▶ **ENTRIES PROVIDED**:
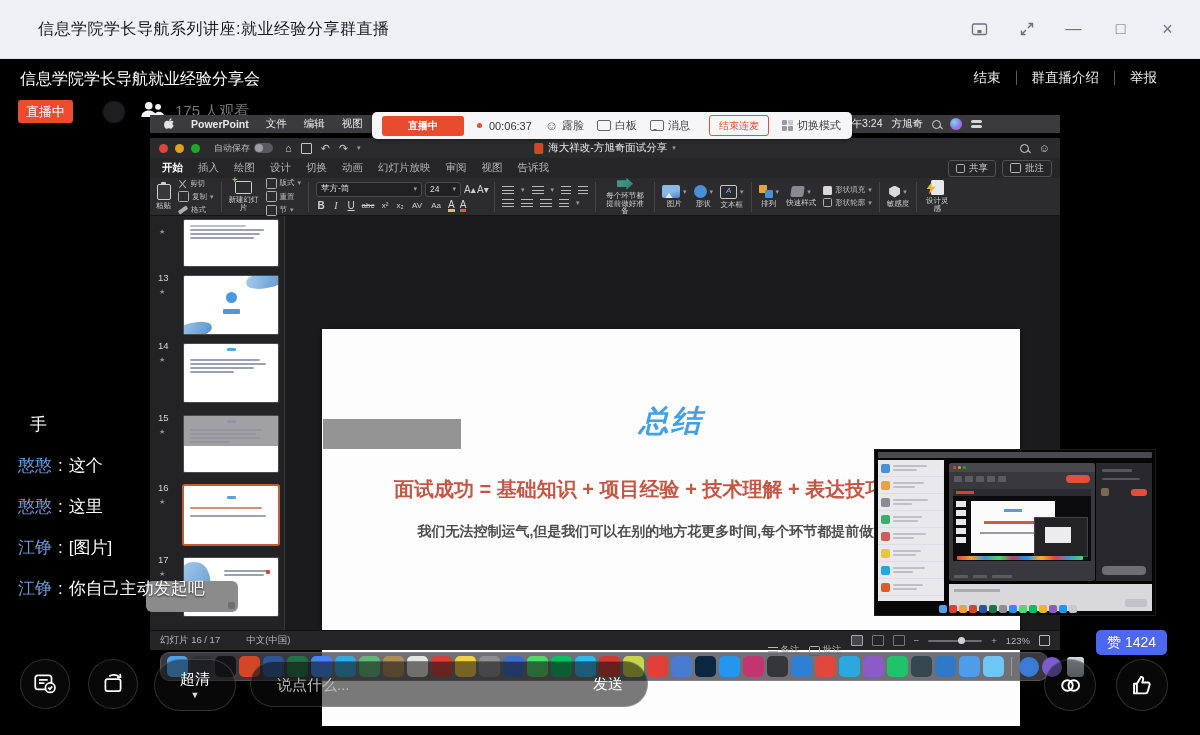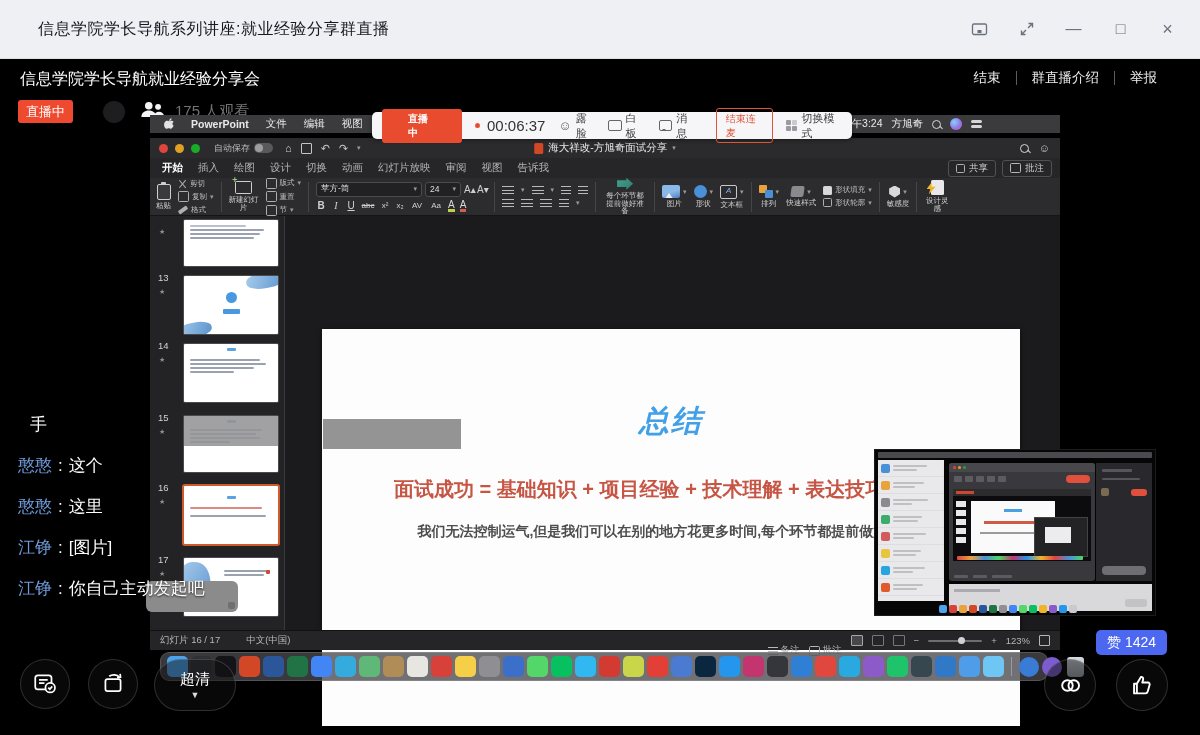--- a/index.html
+++ b/index.html
@@ -38,21 +38,21 @@
   .mag::after{content:"";position:absolute;width:4px;height:1.4px;background:#d6d6d6;transform:rotate(45deg);right:-3px;bottom:-1px;}
   .siri{width:12px;height:12px;border-radius:50%;background:radial-gradient(circle at 35% 35%,#7fd3f7,#9a6ee8 60%,#e86ea8);}
   .cc-icon{display:flex;flex-direction:column;gap:2px;}
   .cc-icon i{width:11px;height:3px;border-radius:2px;background:#d6d6d6;display:block;}
 
   
   .flo{left:372px;top:112px;width:460px;height:27px;background:#f6f6f8;border-radius:5px;
        box-shadow:0 1px 4px rgba(0,0,0,.45);display:flex;align-items:center;z-index:3;padding:0 10px;gap:13px;}
   .flo-live{background:#e84b2e;color:#fff;font-size:10px;font-weight:bold;border-radius:3px;padding:3px 26px;}
   .flo-dot{width:5px;height:5px;border-radius:50%;background:#e84b2e;}
-  .flo-time{font-size:15px;color:#333;margin-left:-6px;}
+  .flo-time{font-size:11px;color:#333;margin-left:-6px;}
   .flo-item{display:flex;align-items:center;gap:4px;font-size:11px;color:#3c3c3c;}
   .flo-face{font-size:13px;color:#555;line-height:11px;}
   .flo-board{width:12px;height:9px;border:1.3px solid #666;border-radius:2px;}
   .flo-msg{width:12px;height:9px;border:1.3px solid #666;border-radius:2px;position:relative;}
   .flo-msg::after{content:"";position:absolute;left:2px;bottom:-3px;border:2.5px solid transparent;border-top-color:#666;}
   .flo-end{border:1px solid #e05438;color:#e05438;font-size:10px;border-radius:3px;padding:2.5px 9px;margin-left:6px;}
   .flo-grid{width:11px;height:11px;display:grid;grid-template-columns:5px 5px;grid-gap:1px;}
   .flo-grid i{background:#9a9aa0;border-radius:1px;}
   .flo-grid i:nth-child(2){background:#c9c9cf;}
 
@@ -848,20 +848,24 @@
     <svg width="26" height="26" viewBox="0 0 24 24" fill="none" stroke="#fff" stroke-width="1.6">
       <rect x="5" y="7.5" width="14" height="11" rx="2"></rect>
         <path d="M8.5 4.8c3-2.1 7.2-1.6 9.3.8"></path>
         <path d="M18.6 2.6l.3 3.2-3.2.3"></path>
     </svg>
   </div>
   <div class="abs quality">
     <span>超清</span>
     <span class="caret">▼</span>
   </div>
+  <div class="abs inputbar">
+    <input type="text" placeholder="说点什么..." style="">
+    <button class="send-btn">发送</button>
+  </div>
   <div class="abs like-badge">赞 1424</div>
   <div class="abs cbtn" style="left:1044px;top:659px;width:52px;height:52px;">
     <svg width="27" height="27" viewBox="0 0 24 24" fill="none" stroke="#fff" stroke-width="1.7">
       <circle cx="9.3" cy="12" r="4.7"></circle>
         <circle cx="14.9" cy="12" r="4.7"></circle>
     </svg>
   </div>
   <div class="abs cbtn" style="left:1116px;top:659px;width:52px;height:52px;">
     <svg width="27" height="27" viewBox="0 0 24 24" fill="none" stroke="#fff" stroke-width="1.7" stroke-linejoin="round">
       <path d="M7 10.5V19H4.5v-8.5H7zM7 10.5l3.6-6.1c1-.25 2 .4 2 1.6 0 1-.5 2.4-.8 3.4h5.1c1 0 1.75.95 1.45 1.95l-1.7 6C16.4 18.2 15.7 19 14.7 19H7"></path>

▶ **INSTRUCTIONS TO FOLLOW**:
The answer should be the complete listing, set down exactly, without pictures.

▶ **RESPONSE FOR THIS EXERCISE**:
--- a/index.html
+++ b/index.html
@@ -38,21 +38,21 @@
   .mag::after{content:"";position:absolute;width:4px;height:1.4px;background:#d6d6d6;transform:rotate(45deg);right:-3px;bottom:-1px;}
   .siri{width:12px;height:12px;border-radius:50%;background:radial-gradient(circle at 35% 35%,#7fd3f7,#9a6ee8 60%,#e86ea8);}
   .cc-icon{display:flex;flex-direction:column;gap:2px;}
   .cc-icon i{width:11px;height:3px;border-radius:2px;background:#d6d6d6;display:block;}
 
   
   .flo{left:372px;top:112px;width:460px;height:27px;background:#f6f6f8;border-radius:5px;
        box-shadow:0 1px 4px rgba(0,0,0,.45);display:flex;align-items:center;z-index:3;padding:0 10px;gap:13px;}
   .flo-live{background:#e84b2e;color:#fff;font-size:10px;font-weight:bold;border-radius:3px;padding:3px 26px;}
   .flo-dot{width:5px;height:5px;border-radius:50%;background:#e84b2e;}
-  .flo-time{font-size:15px;color:#333;margin-left:-6px;}
+  .flo-time{font-size:11px;color:#333;margin-left:-6px;}
   .flo-item{display:flex;align-items:center;gap:4px;font-size:11px;color:#3c3c3c;}
   .flo-face{font-size:13px;color:#555;line-height:11px;}
   .flo-board{width:12px;height:9px;border:1.3px solid #666;border-radius:2px;}
   .flo-msg{width:12px;height:9px;border:1.3px solid #666;border-radius:2px;position:relative;}
   .flo-msg::after{content:"";position:absolute;left:2px;bottom:-3px;border:2.5px solid transparent;border-top-color:#666;}
   .flo-end{border:1px solid #e05438;color:#e05438;font-size:10px;border-radius:3px;padding:2.5px 9px;margin-left:6px;}
   .flo-grid{width:11px;height:11px;display:grid;grid-template-columns:5px 5px;grid-gap:1px;}
   .flo-grid i{background:#9a9aa0;border-radius:1px;}
   .flo-grid i:nth-child(2){background:#c9c9cf;}
 
@@ -848,20 +848,24 @@
     <svg width="26" height="26" viewBox="0 0 24 24" fill="none" stroke="#fff" stroke-width="1.6">
       <rect x="5" y="7.5" width="14" height="11" rx="2"></rect>
         <path d="M8.5 4.8c3-2.1 7.2-1.6 9.3.8"></path>
         <path d="M18.6 2.6l.3 3.2-3.2.3"></path>
     </svg>
   </div>
   <div class="abs quality">
     <span>超清</span>
     <span class="caret">▼</span>
   </div>
+  <div class="abs inputbar">
+    <input type="text" placeholder="说点什么..." style="">
+    <button class="send-btn">发送</button>
+  </div>
   <div class="abs like-badge">赞 1424</div>
   <div class="abs cbtn" style="left:1044px;top:659px;width:52px;height:52px;">
     <svg width="27" height="27" viewBox="0 0 24 24" fill="none" stroke="#fff" stroke-width="1.7">
       <circle cx="9.3" cy="12" r="4.7"></circle>
         <circle cx="14.9" cy="12" r="4.7"></circle>
     </svg>
   </div>
   <div class="abs cbtn" style="left:1116px;top:659px;width:52px;height:52px;">
     <svg width="27" height="27" viewBox="0 0 24 24" fill="none" stroke="#fff" stroke-width="1.7" stroke-linejoin="round">
       <path d="M7 10.5V19H4.5v-8.5H7zM7 10.5l3.6-6.1c1-.25 2 .4 2 1.6 0 1-.5 2.4-.8 3.4h5.1c1 0 1.75.95 1.45 1.95l-1.7 6C16.4 18.2 15.7 19 14.7 19H7"></path>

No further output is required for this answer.